### Directions
Copy exactly the lines of the data below, beginning with the line with "För att få en exakt offert är det en bra idé" and ending with the line with "rasses ou à". Pictures are to be omitted.

Given records START

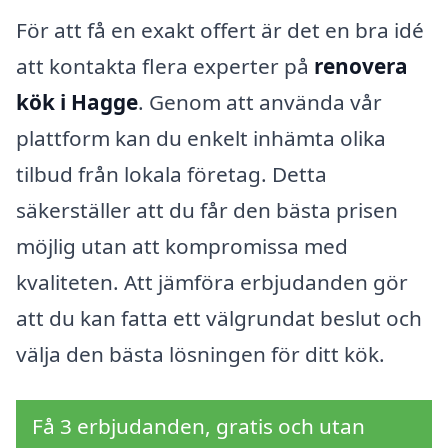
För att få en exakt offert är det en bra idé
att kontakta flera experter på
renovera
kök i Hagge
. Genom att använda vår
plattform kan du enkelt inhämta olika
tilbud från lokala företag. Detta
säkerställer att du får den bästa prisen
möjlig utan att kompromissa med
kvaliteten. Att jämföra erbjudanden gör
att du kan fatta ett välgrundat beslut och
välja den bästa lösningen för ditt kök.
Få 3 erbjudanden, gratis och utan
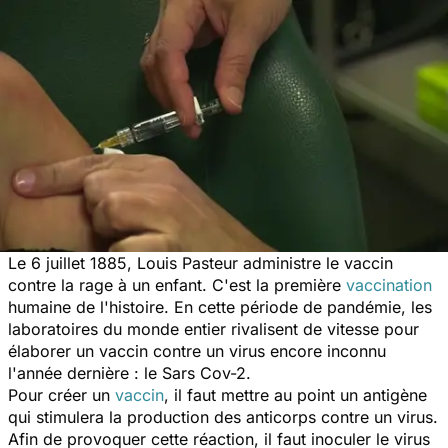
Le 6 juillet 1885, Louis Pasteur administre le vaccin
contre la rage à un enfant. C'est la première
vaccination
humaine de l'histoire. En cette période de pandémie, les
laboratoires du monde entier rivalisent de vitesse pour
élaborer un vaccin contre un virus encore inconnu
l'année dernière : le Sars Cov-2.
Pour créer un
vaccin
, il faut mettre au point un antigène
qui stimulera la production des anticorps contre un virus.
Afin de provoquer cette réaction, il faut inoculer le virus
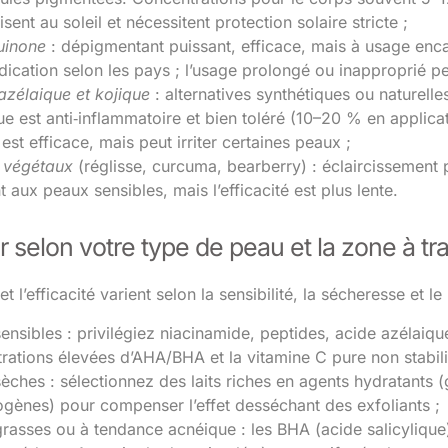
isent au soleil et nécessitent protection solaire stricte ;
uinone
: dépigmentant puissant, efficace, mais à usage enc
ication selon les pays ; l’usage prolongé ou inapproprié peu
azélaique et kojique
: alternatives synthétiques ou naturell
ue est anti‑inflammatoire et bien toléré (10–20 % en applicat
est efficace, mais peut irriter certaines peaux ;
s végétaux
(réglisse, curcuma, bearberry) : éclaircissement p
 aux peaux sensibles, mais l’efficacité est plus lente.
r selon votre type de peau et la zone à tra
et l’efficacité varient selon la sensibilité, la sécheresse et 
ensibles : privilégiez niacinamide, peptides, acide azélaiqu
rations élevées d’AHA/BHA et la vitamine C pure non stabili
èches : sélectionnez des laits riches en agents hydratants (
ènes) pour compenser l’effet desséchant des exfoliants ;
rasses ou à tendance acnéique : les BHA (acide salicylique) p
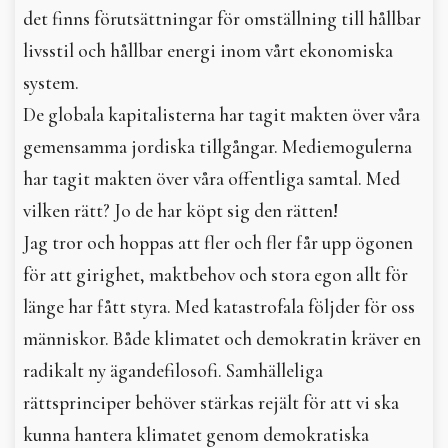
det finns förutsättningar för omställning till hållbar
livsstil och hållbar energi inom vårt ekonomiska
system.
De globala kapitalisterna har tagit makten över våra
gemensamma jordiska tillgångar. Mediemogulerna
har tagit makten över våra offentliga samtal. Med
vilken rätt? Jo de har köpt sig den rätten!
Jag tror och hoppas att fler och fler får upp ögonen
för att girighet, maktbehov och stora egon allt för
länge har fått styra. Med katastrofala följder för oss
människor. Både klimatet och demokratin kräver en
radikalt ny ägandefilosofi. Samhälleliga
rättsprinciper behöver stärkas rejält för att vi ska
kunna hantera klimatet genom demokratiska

Given records END
Given records START

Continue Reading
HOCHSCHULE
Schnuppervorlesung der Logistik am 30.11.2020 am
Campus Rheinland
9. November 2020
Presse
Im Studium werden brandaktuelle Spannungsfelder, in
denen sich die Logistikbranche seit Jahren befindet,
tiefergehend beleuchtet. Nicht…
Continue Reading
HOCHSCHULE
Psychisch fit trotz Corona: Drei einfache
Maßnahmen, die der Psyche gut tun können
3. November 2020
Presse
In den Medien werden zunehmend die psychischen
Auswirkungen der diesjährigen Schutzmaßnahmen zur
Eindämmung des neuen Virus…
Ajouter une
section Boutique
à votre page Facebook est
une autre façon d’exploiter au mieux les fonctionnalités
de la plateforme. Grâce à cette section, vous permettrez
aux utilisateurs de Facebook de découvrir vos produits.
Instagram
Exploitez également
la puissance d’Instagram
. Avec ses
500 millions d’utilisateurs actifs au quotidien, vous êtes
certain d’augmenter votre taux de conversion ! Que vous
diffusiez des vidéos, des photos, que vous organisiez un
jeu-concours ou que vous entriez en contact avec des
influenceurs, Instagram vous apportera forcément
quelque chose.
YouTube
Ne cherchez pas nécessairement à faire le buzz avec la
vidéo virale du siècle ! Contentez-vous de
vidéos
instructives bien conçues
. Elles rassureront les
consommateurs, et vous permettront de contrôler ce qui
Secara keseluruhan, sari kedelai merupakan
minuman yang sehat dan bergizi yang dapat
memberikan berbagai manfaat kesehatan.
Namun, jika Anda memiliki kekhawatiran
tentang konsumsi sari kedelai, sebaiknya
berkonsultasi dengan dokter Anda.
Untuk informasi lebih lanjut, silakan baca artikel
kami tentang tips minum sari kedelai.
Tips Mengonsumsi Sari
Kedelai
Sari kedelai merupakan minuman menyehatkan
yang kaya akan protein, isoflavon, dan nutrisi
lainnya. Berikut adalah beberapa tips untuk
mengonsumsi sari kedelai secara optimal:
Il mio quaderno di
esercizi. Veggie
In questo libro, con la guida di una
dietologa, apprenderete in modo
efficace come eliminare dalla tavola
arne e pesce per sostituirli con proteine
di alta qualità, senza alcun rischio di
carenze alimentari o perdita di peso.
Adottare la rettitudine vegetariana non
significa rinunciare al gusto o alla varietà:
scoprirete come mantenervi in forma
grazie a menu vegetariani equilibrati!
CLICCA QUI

Given records END

### Response to the task
För att få en exakt offert är det en bra idé
att kontakta flera experter på
renovera
kök i Hagge
. Genom att använda vår
plattform kan du enkelt inhämta olika
tilbud från lokala företag. Detta
säkerställer att du får den bästa prisen
möjlig utan att kompromissa med
kvaliteten. Att jämföra erbjudanden gör
att du kan fatta ett välgrundat beslut och
välja den bästa lösningen för ditt kök.
Få 3 erbjudanden, gratis och utan
Le 6 juillet 1885, Louis Pasteur administre le vaccin
contre la rage à un enfant. C'est la première
vaccination
humaine de l'histoire. En cette période de pandémie, les
laboratoires du monde entier rivalisent de vitesse pour
élaborer un vaccin contre un virus encore inconnu
l'année dernière : le Sars Cov-2.
Pour créer un
vaccin
, il faut mettre au point un antigène
qui stimulera la production des anticorps contre un virus.
Afin de provoquer cette réaction, il faut inoculer le virus
isent au soleil et nécessitent protection solaire stricte ;
uinone
: dépigmentant puissant, efficace, mais à usage enc
ication selon les pays ; l’usage prolongé ou inapproprié peu
azélaique et kojique
: alternatives synthétiques ou naturell
ue est anti‑inflammatoire et bien toléré (10–20 % en applicat
est efficace, mais peut irriter certaines peaux ;
s végétaux
(réglisse, curcuma, bearberry) : éclaircissement p
 aux peaux sensibles, mais l’efficacité est plus lente.
r selon votre type de peau et la zone à tra
et l’efficacité varient selon la sensibilité, la sécheresse et 
ensibles : privilégiez niacinamide, peptides, acide azélaiqu
rations élevées d’AHA/BHA et la vitamine C pure non stabili
èches : sélectionnez des laits riches en agents hydratants (
ènes) pour compenser l’effet desséchant des exfoliants ;
rasses ou à tendance acnéique : les BHA (acide salicylique) p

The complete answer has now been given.